Written by: Luchino Visconti & Nicola Badalucco based on the novel by Thomas Mann.
Starring: Dirk Bogarde (Gustav von Aschenbach), Mark Burns (Alfred), Romolo Valli (Hotel manager), Marisa Berenson (Frau von Aschenbach), Björn Andrésen (Tadzio), Silvana Mangano (Tadzio's mother).
On my honeymoon, we spent a few days in Venice , and I absolutely fell in love with the city. It is so unlike every other city I’ve been to, such a unique and beautiful city, that you can’t help but love it. Luchino Visconti’s Death in Venice makes the city look its best. This is an absolutely gorgeous film from beginning to end. But to me, it is a hollow film. The main thrust of the story offers little other than the beauty of Venice for a viewer to hold onto, and the flashbacks and ludicrous and overwrought. I love Visconti – films like Ossessione, Rocco and His Brothers and The Leopard rank among my favorites of all time, but despite its lofty reputation, I found Death in Venice to be a dull experience.

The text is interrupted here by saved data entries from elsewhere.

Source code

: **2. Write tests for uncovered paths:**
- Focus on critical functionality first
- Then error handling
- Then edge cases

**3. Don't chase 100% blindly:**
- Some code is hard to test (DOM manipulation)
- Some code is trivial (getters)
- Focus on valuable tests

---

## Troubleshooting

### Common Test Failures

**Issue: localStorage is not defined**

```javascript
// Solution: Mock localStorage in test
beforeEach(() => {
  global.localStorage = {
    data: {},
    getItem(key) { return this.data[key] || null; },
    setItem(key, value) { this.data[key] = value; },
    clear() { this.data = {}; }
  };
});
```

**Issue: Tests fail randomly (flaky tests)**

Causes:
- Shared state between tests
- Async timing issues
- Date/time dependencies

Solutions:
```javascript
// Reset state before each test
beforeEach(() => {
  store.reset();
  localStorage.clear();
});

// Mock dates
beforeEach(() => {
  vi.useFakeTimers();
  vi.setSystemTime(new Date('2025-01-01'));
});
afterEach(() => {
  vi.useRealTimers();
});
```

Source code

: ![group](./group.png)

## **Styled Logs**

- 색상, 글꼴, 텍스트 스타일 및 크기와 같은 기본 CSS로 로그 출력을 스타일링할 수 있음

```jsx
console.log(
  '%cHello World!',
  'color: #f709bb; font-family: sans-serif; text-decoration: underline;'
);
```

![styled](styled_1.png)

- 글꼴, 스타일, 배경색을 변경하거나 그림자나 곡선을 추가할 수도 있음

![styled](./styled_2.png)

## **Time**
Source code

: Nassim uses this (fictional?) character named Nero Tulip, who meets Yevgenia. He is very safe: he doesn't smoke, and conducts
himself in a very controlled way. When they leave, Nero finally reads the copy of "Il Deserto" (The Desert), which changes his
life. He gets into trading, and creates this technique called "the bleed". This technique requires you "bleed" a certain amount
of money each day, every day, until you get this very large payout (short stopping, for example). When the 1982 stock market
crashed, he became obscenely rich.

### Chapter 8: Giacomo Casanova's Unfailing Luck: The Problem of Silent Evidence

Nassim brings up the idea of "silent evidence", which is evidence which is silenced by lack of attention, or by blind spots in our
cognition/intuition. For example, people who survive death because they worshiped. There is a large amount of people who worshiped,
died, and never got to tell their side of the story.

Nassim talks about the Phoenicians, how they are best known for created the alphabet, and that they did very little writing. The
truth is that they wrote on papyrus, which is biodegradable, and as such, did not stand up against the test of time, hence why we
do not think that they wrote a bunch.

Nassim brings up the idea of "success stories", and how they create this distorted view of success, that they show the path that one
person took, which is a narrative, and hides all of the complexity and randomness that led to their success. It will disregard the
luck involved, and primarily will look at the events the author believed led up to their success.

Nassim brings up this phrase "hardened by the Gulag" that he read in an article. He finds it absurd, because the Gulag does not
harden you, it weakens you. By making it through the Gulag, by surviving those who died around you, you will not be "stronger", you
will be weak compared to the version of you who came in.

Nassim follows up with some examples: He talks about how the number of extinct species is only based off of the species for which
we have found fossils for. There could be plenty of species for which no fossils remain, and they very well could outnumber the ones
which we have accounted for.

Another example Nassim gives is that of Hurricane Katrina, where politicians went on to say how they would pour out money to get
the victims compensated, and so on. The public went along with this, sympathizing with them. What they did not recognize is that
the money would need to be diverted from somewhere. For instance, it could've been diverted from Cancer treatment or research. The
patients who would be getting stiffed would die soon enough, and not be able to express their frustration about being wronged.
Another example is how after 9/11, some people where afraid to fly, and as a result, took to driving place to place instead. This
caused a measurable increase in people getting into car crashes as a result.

The film stars the great Dirk Bogarde as Gustav von Aschenbach, a thinly veiled Gustav Mahler, whose music plays throughout the film. The film was based on the novel by Thomas Mann, whose central figure was a writer, but Visconti decided to change it, for reasons I’m not sure of. No matter, the profession of the main character is the least of the films problems. Gustav has been working hard, but has suffered a medical setback, and is told he needs a long period of total relaxation. He leaves Berlin and travels to Venice by himself, where he is to stay in the best room, at the fanciest hotel. It isn’t long before Gustav becomes obsessed with a beautiful teenage boy named Tadzio (Bjorn Andresen), who is in the hotel visiting with his family from Poland . Gustav doesn’t talk to Tadzio, but admires him from afar. For his part, Tadzio always seems to be posing – for Gustav and the camera. He never simply goes about his business – ever time, the camera comes near him, he stops and stares into longing – which is usually followed by a shot of Bogarde in some kind of blissful state that Tadzio, that beautiful boy, has deemed him worthy to be looked at. This makes up the heart of the Venice section of the film – well these types of scenes, alongside Gustav’s paranoia, which turns out to be justified, about sickness running through Venice . The scenes in Venice are all wonderful to look at – Visconti has captured the city at its most breathtakingly beautiful – so after about an hour of the film, I contented myself with looking at a city I love that has been photographed with the type of love and care it deserves.
A bigger problem with the film however are the flashbacks to Gustav working in Berlin. Essentially, these scenes boil down to Gustav debating with Alfred (Mark Burns), the meaning of art and beauty. These flashbacks become more melodramatic, and eventually devolve into Alfred screaming and laughing at Gustav for his apparent phoniness. These scenes don’t work at all – particularly the last of these scenes, where Gustav’s latest creation is booed by the audience, which gives Alfred a perverse glee.
The real problem I had with Death in Venice is that it doesn’t really seem to know what it is saying about Gustav’s attraction of Tadzio. Clearly, there is some homosexual lust on Gustav’s part, but it is more than that. Gustav is obsessed with beauty, and there is no other word to describe Tadzio than beautiful. When I first saw him, in the type of sailor outfit I didn’t know they made for boys over the age of 1, I thought he was a prepubescent girl. I know that Visconti is filming Tadzio not as a real character – which would be a distraction – but as an object of beauty, like Michelangelo’s statute of David for example. This very easily could have worked, but I think Visconti tries way too hard to press this idea upon us. Watching Andresen pose for the camera reminded me of the ridiculous faces Ben Stiller makes in Zoolander. Everyone in the film is trying too hard – with the exception of Bogarde. Bogarde was an incredible actor, capable of delivering more with subtle body language than most actors did with entire speeches, but here he is perhaps too subtle – too still. Visconti undercuts the subtly of Bogarde’s performance, by making the movie too thuddingly obvious.